FREEDOM AND SAFETY
Economic freedom and resulting competitive markets empower women in at least two interrelated ways.
First, market-led innovation has improved the lives of women even more so than for men. For example, women have reaped greater benefits from health advances financed by the prosperity created by free enterprise: female life expectancy has risen faster than men's and today women outlive men almost everywhere. Women are also less likely to die in childbirth.
Labor-saving household devices have also freed women from the burden of housework. Thanks to time-saving kitchen appliances, in the United States cooking has gone from consuming the same hours as a full-time job, to taking up only around an hour a day. And thanks to laundry machines, in rich countries washing has gone from taking up a full day each week to less than two hours a week on average. This freeing of women's time is ongoing as appliances spread throughout the world. Market competition and the profit motive incentivized the invention of labor-saving household devices and continue to motivate their ongoing marketing to new customers in developing countries. Countries that liberalize their economies often see rapid economic progress, including more households able to afford modern conveniences. China’s economy has grown dramatically since it adopted policies of greater economic freedom in 1978. In 1981, less than 10 percent of urban Chinese households had a washing machine. By 2011, over 97 percent did. As women spend less time on household chores, more choose to engage in paid labor.

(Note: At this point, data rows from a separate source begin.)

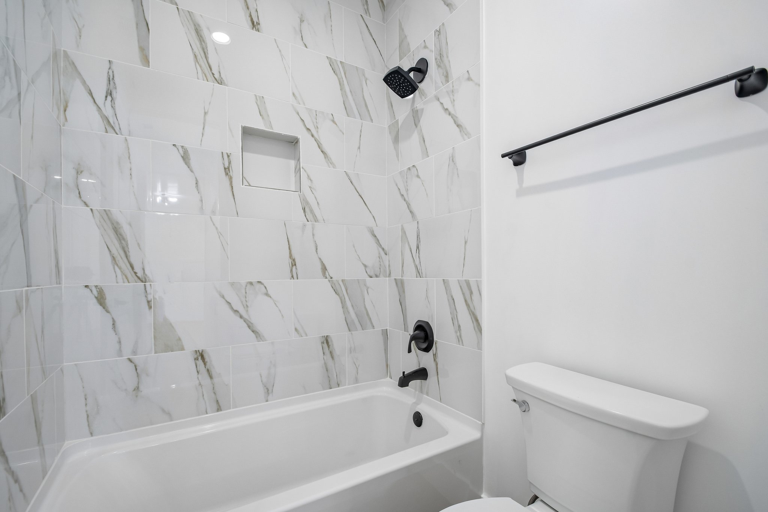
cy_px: 256
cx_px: 384
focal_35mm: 15
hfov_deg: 100.4
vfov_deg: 77.3
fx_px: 320
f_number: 8
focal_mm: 10
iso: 400
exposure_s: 1/20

Second, labor market participation offers women economic independence and heightened societal bargaining power. Factory work, despite its poor reputation, empowered women in the 19th century United States by helping them achieve economic independence and social change. It also softened attitudes about women engaging in paid labor. Today, the same process is repeating in the developing countries.
Consider China and Bangladesh. In China, factory work gave rural women a chance to escape the dire poverty and restrictive gender roles of their home villages and has dramatically slashed the suicide rate among young rural-born Chinese women, once among the highest in the world. Social mobility is high and most economic migrants never return permanently to the countryside: they settle in their adopted cities or eventually move to towns near their home villages and set up stores, restaurants or small businesses like hairdressing salons or tailoring shops. Many become white-collar workers. Very few go back to farming. Similarly, in Bangladesh factory work let women renegotiate restrictive cultural norms. The country’s women-dominated garment industry transformed the norm of purdah, or seclusion, that traditionally prevented women from working beyond the home, walking outside unaccompanied by a male guardian, or even speaking in the presence of unrelated men. Today, in Dhaka and other industrial cities, women walk outside and interact with unrelated men. Research by social economist Naila Kabeer of the London School of Economics found that “the decision to take up factory work was largely initiated by the women themselves, often in the face of considerable resistance from other family members.” Tragedies like the Rana Plaza building collapse garner a lot of press, but the garment industry’s wider-reaching effects on the material wellbeing and social equality of women in Bangladesh receive less attention. The same applies to other industrializing countries.
By freeing women's time from household drudgery and offering women the economic bargaining power that comes with new employment opportunities, markets heighten women's material standard of living and foster cultural change. Women's empowerment in many developing countries is in its early phases, but the right policies can set women everywhere on a path toward the same prosperity and freedom enjoyed by women in today's wealthy countries.